Numa jogada que faria Luke Skywalker sentir-se ligeiramente menos especial, astrónomos descobriram 27 potenciais novos planetas que orbitam duas estrelas - tal como o mundo desértico fictício de Tatooine. A data, naturalmente, coincide com 4 de maio, aka Dia de Star Wars, porque o universo tem sentido de humor.

Para contextualizar, apenas cerca de 18 planetas circumbinários - isto é, em linguagem científica, planetas que orbitam duas estrelas - tinham sido identificados até agora. Entretanto, a Terra e os seus mais de 6.000 irmãos que orbitam uma única estrela começam a parecer um pouco banais. Estes novos candidatos, situados entre 650 e 18.000 anos-luz de distância, sugerem que temos perdido grande parte da festa cósmica.

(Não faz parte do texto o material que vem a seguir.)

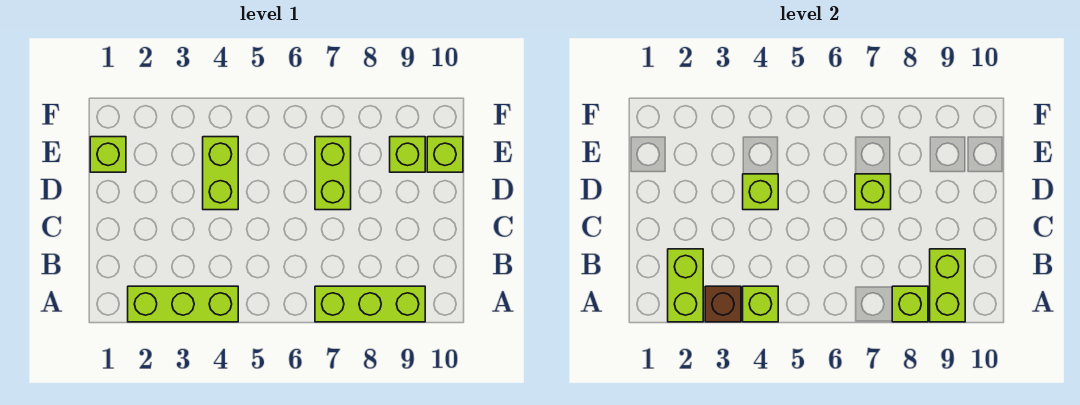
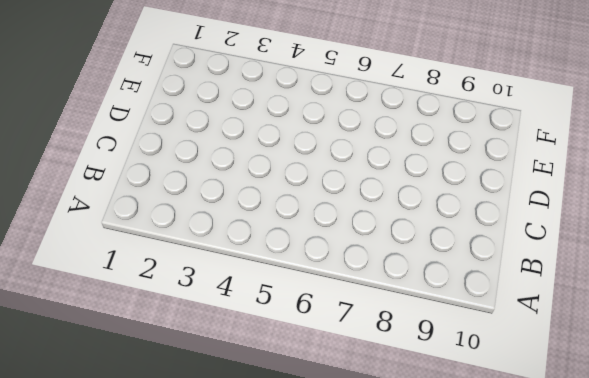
none -> lime 1x3 brick [128,286,238,322]
none -> lime 1x3 brick [315,286,425,322]
none -> lime 1x2 brick [203,137,238,210]

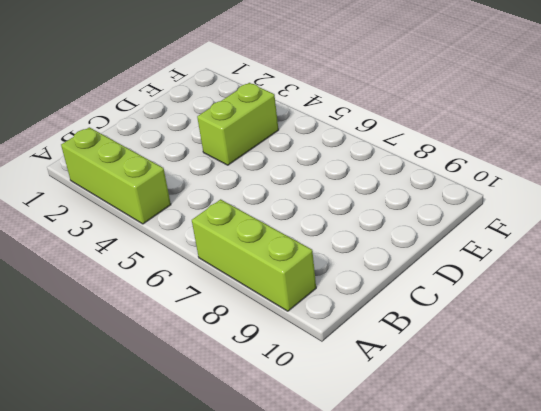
none -> lime 1x2 brick [315,137,351,210]
none -> lime 1x1 brick [90,137,126,172]
none -> lime 1x1 brick [390,137,425,172]

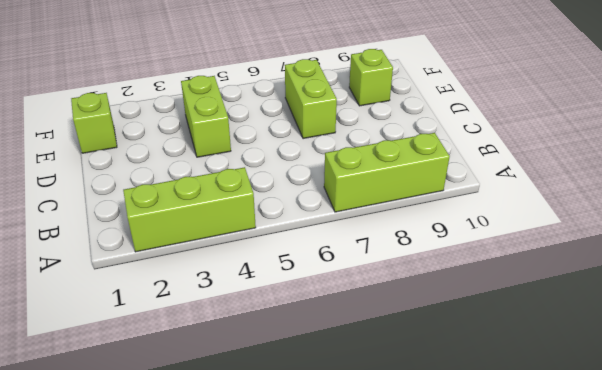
none -> lime 1x1 brick [427,137,463,172]
none -> lime 1x2 brick [668,249,703,322]
none -> brown 1x1 brick [705,286,741,322]

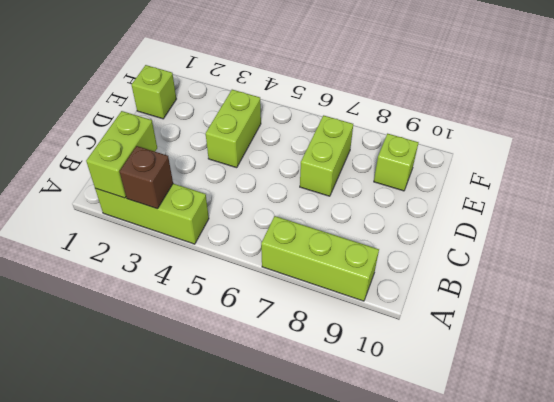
none -> lime 1x1 brick [427,137,463,172]
none -> lime 1x1 brick [743,286,778,322]
none -> lime 1x1 brick [892,286,928,322]

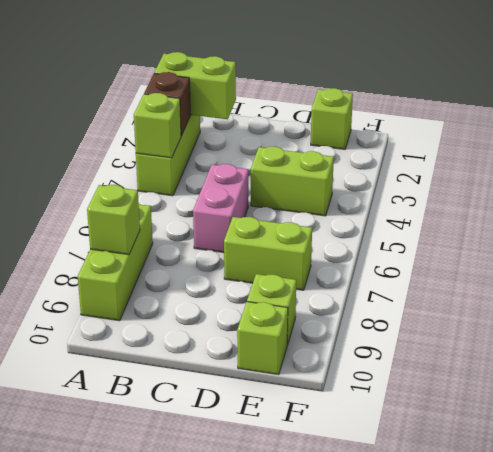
pink 1x2 brick [193,164,248,253] -> none
none -> lime 1x2 brick [930,249,965,322]
none -> lime 1x1 brick [743,174,778,210]
none -> lime 1x1 brick [855,174,891,210]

“Há muitas coisas em astronomia que não são muito tangíveis”, disse o Professor Associado Ben Montet da Universidade de New South Wales, autor sénior do estudo. Mas graças ao icónico pôr do sol de Tatooine em Star Wars, “toda a gente tem uma imagem do que é um planeta circumbinário e do que significaria estar num planeta com dois sóis.” Finalmente, um conceito científico que não requer um doutoramento para ser visualizado.

O método habitual para encontrar estes planetas - observar uma diminuição na luz estelar quando um planeta transita - só funciona se tudo se alinhar perfeitamente com a Terra. “Estamos a perder muitos sistemas, potencialmente”, admitiu Montet. “Planetas são difíceis de encontrar. É como tentar ver uma vela ao lado de um grande candeeiro de rua.”

Assim, a equipa, liderada pela candidata a doutoramento Margo Thornton na UNSW, usou um truque mais inteligente chamado “precessão apsidal” - basicamente, procuraram uma oscilação reveladora em estrelas que orbitam e eclipsam uma à outra. “Se monitorizarmos o tempo exato destes eclipses… isso pode dizer-nos que há algo mais a acontecer”, disse Thornton. Depois de descartar a rotação estelar e a gravidade, encontraram 36 sistemas estelares em 1.590 que precisavam de um terceiro corpo para explicar o seu comportamento. Para 27 deles, esse terceiro corpo é provavelmente um planeta.

Estes potenciais planetas, que provavelmente variam do tamanho de Neptuno a dez vezes mais pesados que Júpiter, foram detetados usando dados do Transiting Exoplanet Survey Satellite (TESS) da NASA, um telescópio espacial que caça planetas desde 2018. A Dra. Sara Webb, astrofísica da Swinburne University of Technology não envolvida na investigação, elogiou as “técnicas muito inteligentes” da equipa e sugeriu que poderiam desenterrar ainda mais candidatos.

Planetas circumbinários provavelmente teriam “ambientes muito extremos” diferentes de tudo no nosso sistema solar, disse Webb, mas “um planeta como Tatooine poderia potencialmente existir onde há aquele ponto ideal entre a sua órbita das duas estrelas - onde não é demasiado quente nem demasiado frio.” Ela também notou que quando o Star Wars original foi lançado, nem sabíamos que exoplanetas existiam. “Muitas coisas que são previstas na arte e em conceitos artísticos do que o universo poderia ser, tendemos a encontrá-las… na ciência também.”

A investigação, publicada no Monthly Notices of the Royal Astronomical Society, lembra-nos que por vezes a ficção científica é apenas ciência que ainda não aconteceu.